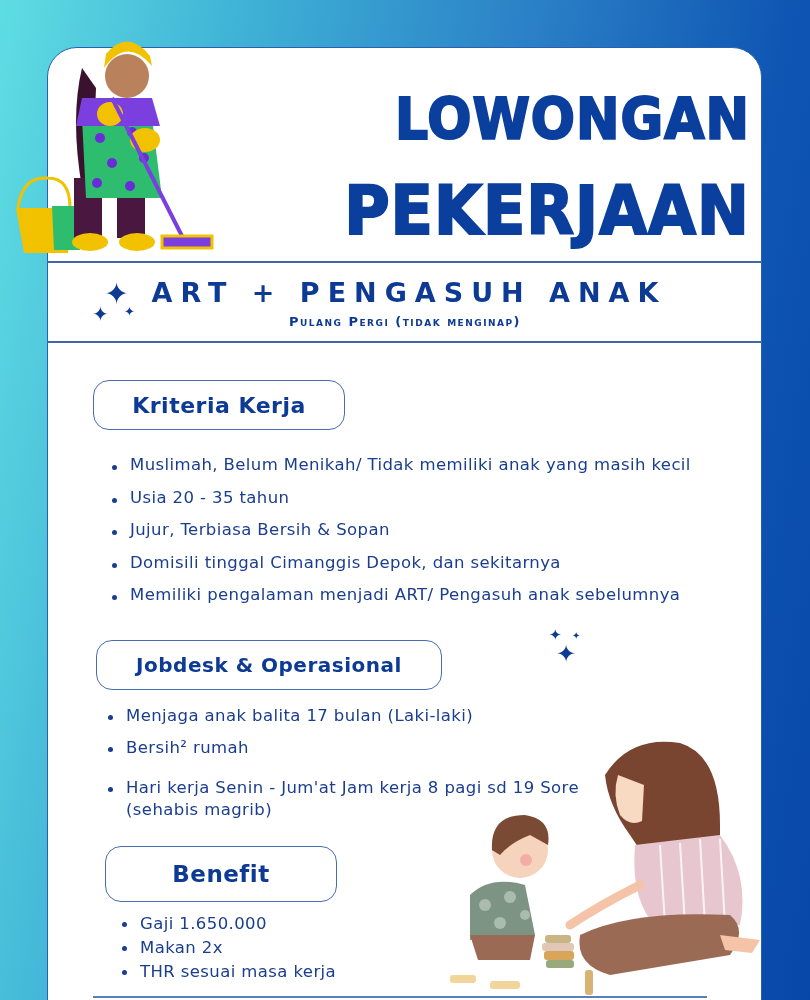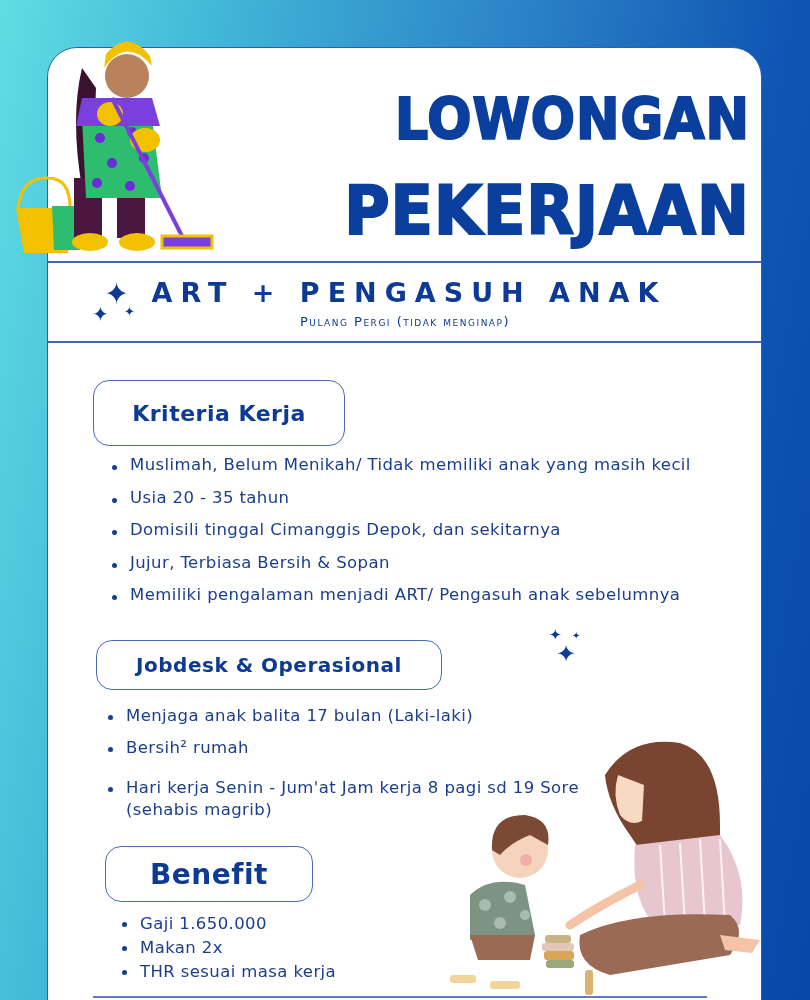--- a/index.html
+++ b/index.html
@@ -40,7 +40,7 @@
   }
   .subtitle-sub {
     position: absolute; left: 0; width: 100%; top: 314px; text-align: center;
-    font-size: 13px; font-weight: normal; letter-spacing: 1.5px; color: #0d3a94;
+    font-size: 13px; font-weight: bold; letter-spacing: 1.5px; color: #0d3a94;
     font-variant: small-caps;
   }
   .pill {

■ ■ ■ ■ ■

Could you please find every line of the listing above holding the string "font" and copy it?

> [EXERCISE ANSWER]
-    font-size: 13px; font-weight: normal; letter-spacing: 1.5px; color: #0d3a94;
+    font-size: 13px; font-weight: bold; letter-spacing: 1.5px; color: #0d3a94;
     font-variant: small-caps;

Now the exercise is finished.